Geschrieben am 11. September 2013 von für Litmag, LitMag-Lyrik

LitMag-Weltlyrik: Jackie Kay

Jackie KaySelbst die Bäume

Selbst die Bäume draußen spüren es, die feinen Zweige ihr sechster Sinn der Gnade,

sie biegen sich in den Wind hinein und bitten um Verzeihung, die in einem Sturm kommen soll,

und treten der Versammlung des Schweigens bei; dem großen Zeugen.
Ein Mann, an einem Baum gebunden und ausgepeitscht,

arbeitete nie wieder auf den Baumwollfeldern. Im frühen Licht, dem zarten Knochenlicht,

das Herzen brach, fegte ein Lied von Feld zu Feld; das Gedächtnis einer Frau schritt Jahrhunderte ab,

tiefer und tiefer, ein blaues Lied im Klopfen ihres Herzens, in einem alten Auto, das einen Bahnübergang

überquerte; der Schrei einer Warnung –
erinnern wir uns deshalb an bestimmte Dinge und nicht an andere;

der Klang des Basses, das Zischen der Peitsche, der seltsame erstickte Wind, Blutergüsse, die durch leichte Luft schweben

wie Blätter und landen, landen hier; an dieser Stelle.
Alles, was einmal geschah, könnte noch einmal geschehen.

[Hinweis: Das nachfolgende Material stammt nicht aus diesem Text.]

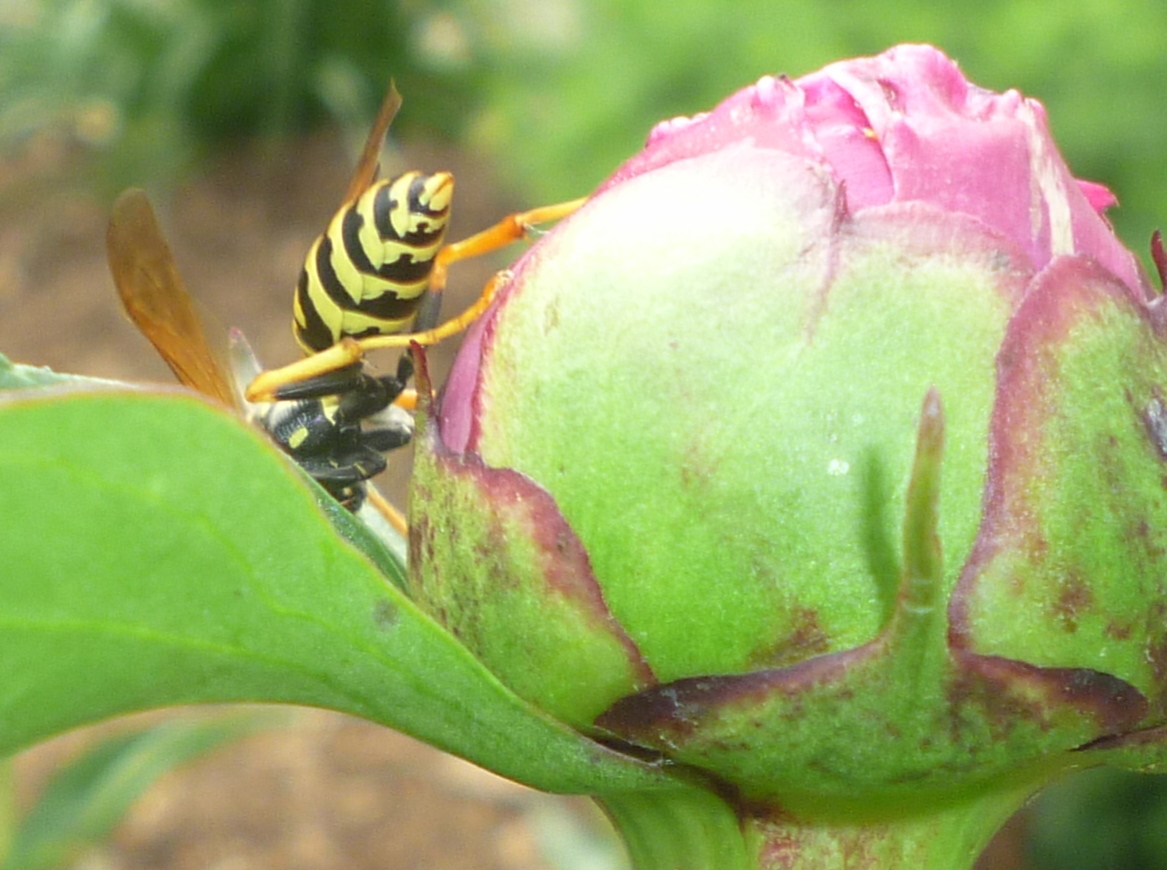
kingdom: Animalia
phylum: Arthropoda
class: Insecta
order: Hymenoptera
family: Eumenidae
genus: Polistes
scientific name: Polistes dominula
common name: Paper wasp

Übersetzt von Margitt Lehbert.

 

Von Jackie Kay, ich gestehe es offen, habe ich bislang weder etwas gelesen noch gehört. Die Mehrheit der in dem von Iain Galbraith herausgegebenen dicken Band über schottische Lyrik seit 1900 mit dem nicht sehr glücklichen Titel „Beredter Norden“ Autoren ist mir unbekannt. Ein Bekenntnis, das aber auch sogleich hinführt zu einem großen, ja hymnischen Lob auf dieses sehr gewagte und sehr geglückte Buchprojekt der Edition Rugerup. Three cheers for Iain Galbraith and Margitt Lehbert!

Der in Wiesbaden lebende Iain Galbraith arbeitet schon seit vielen Jahren als Fährmann zwischen der englischen und (wichtig!) speziell der schottischen Literatur und dem deutschsprachigen Raum ein. Dass es ihn gibt und er mit einer so großen Kompetenz und Passion dem deutschsprachigen Publikum die zeitgenössische Literatur von der Insel präsentiert, sollte eigentlich endlich einmal mehr in unserer Kulturöffentlichkeit gewürdigt werden.

Auch die leidenschaftliche und finanziell gewiss mutige Verteidigung der modernen Lyrik von Margitt Lehbert und der Edition Rugerup verdient auch über die kleine Gemeinde der Lyrikfans hinaus endlich mehr Aufmerksamkeit. Ohne sie hätte man viele heute schreibende Lyrikerinnen und Lyriker überhaupt nicht kennengelernt.

Wie zum Beispiel Jackie Kay. Geboren wurde sie 1961 in Edinburgh als Kind eines nigerianischen Vaters und einer schottischen Mutter geboren. Aufgewachsen ist sie in Glasgow und hat auch schon früh mit dem Schreiben von Gedichten, dann auch von Romanen und Theaterstücken. Dem Anhang des Bandes von Iain Galbraith ist zu entnehmen, dass Jackie Kay bereits eine stattliche Anzahl von Gedichtbänden und auch prosaischen Werken herausgegeben hat. Auch eine ganze Reihe von literarischen Preisen hat sie für Ihr Werk erhalten. Bei uns aber ist sie so gut wie unbekannt. In deutscher Sprache, so kann man den Anmerkungen von Galbraith entnehmen, liegt bislang nur ein Gedichtband vor, der in der kleinen Münchner Edition Kappa ( 2001 ) veröffentlicht worden ist.

Wunderbar ist für jedem Liebhaber der Lyrik, aus welchen Winkeln der Welt zwischen Aberdeen und Patagonien, Wladiwostok und Santo Domingo auch immer, das teilweise programmatisch gehaltene Geleitwort von Iain Galbraith. „Poesie speist sich aus dem, was ist – aus dem genauen Zuhören, aus Jahrzehnten des Schauens, aus dem aufmerksamen Lesen der Zeichen -, und auch aus dem, was nicht oder noch nicht da ist.“ Smaa dout – das ist, kann man dem Anhang des Buches entnehmen, Schottisch und heißt so viel wie „kein Zweifel“…

Carl Wilhelm Macke

Iain Galbraith  (Hrsg): Beredter Norden. Schottische Lyrik seit 1900. Mehrsprachige Ausgabe. Edition Rugerup 2011. 560 Seiten. 29,90 Euro. Foto: Quelle.